The memo, Wright continued, remained on the official Department of Health and Human Services website, declaring that “heterosexuals only” need apply to be foster parents. He then introduced a powerful and apt analogy:

It is legally indistinguishable from a sign reading “Whites Only” on the hiring-office door. Memo 1-95 clearly excluded same-sex couples and individuals who identified as homosexuals either from being licensed or from having state wards placed in their homes. There is no dispute that all the plaintiffs were ready and able to be foster parents, were aware of and deterred by Memo 1-95, and would have taken further steps to become foster parents but for the barrier expressed in Memo 1-95. The plaintiffs considered any further action to be futile and did not wish to subject themselves to the humiliation of rejection and the stigmatic harm of unequal treatment.

“The plaintiffs were faced with the unavoidable inability to be treated on equal footing if they wished to pursue being foster parents,” Wright concluded, “and the district court’s order effected an immediate resolution of that imminent and serious harm. We find no merit to the defendants’ narrow view that the action presented a hypothetical harm because the plaintiffs have not shown an ultimate inability to become foster parents.”

Wright’s frank acknowledgment of the animus behind the Nebraska rule is obviously heartening. But equally important is the court’s recognition that the mere existence of formal anti-gay policies inflict grievous constitutional harms upon same-sex couples. The U.S. Supreme Court’s decision in United States v. Windsor was animated by concern about these dignitary injuries, noting that anti-gay laws “degrade” and “demean” same-sex couples.

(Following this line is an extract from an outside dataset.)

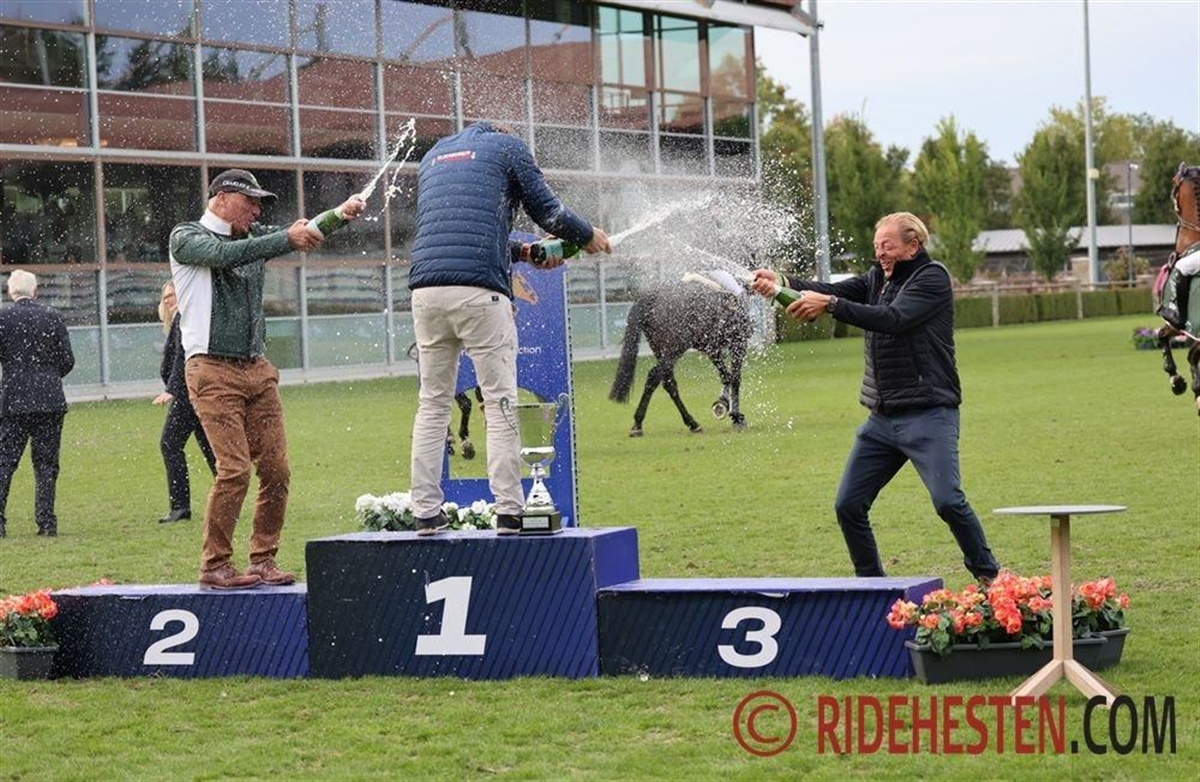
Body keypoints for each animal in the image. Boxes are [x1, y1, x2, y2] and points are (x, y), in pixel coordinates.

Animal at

Justice Anthony Kenedy found that “basic due process and equal protection principles” stand as a bulwark against this kind of invidious discrimination. The Nebraska Supreme Court has now vigorously endorsed Kennedy’s logic, and it deserves credit for doing so. Other state courts may continue to question constitutional protections for same-sex couples. But the Nebraska judiciary, it seems, has accepted the fact that the 14th Amendment shields the rights of sexual minorities throughout the nation.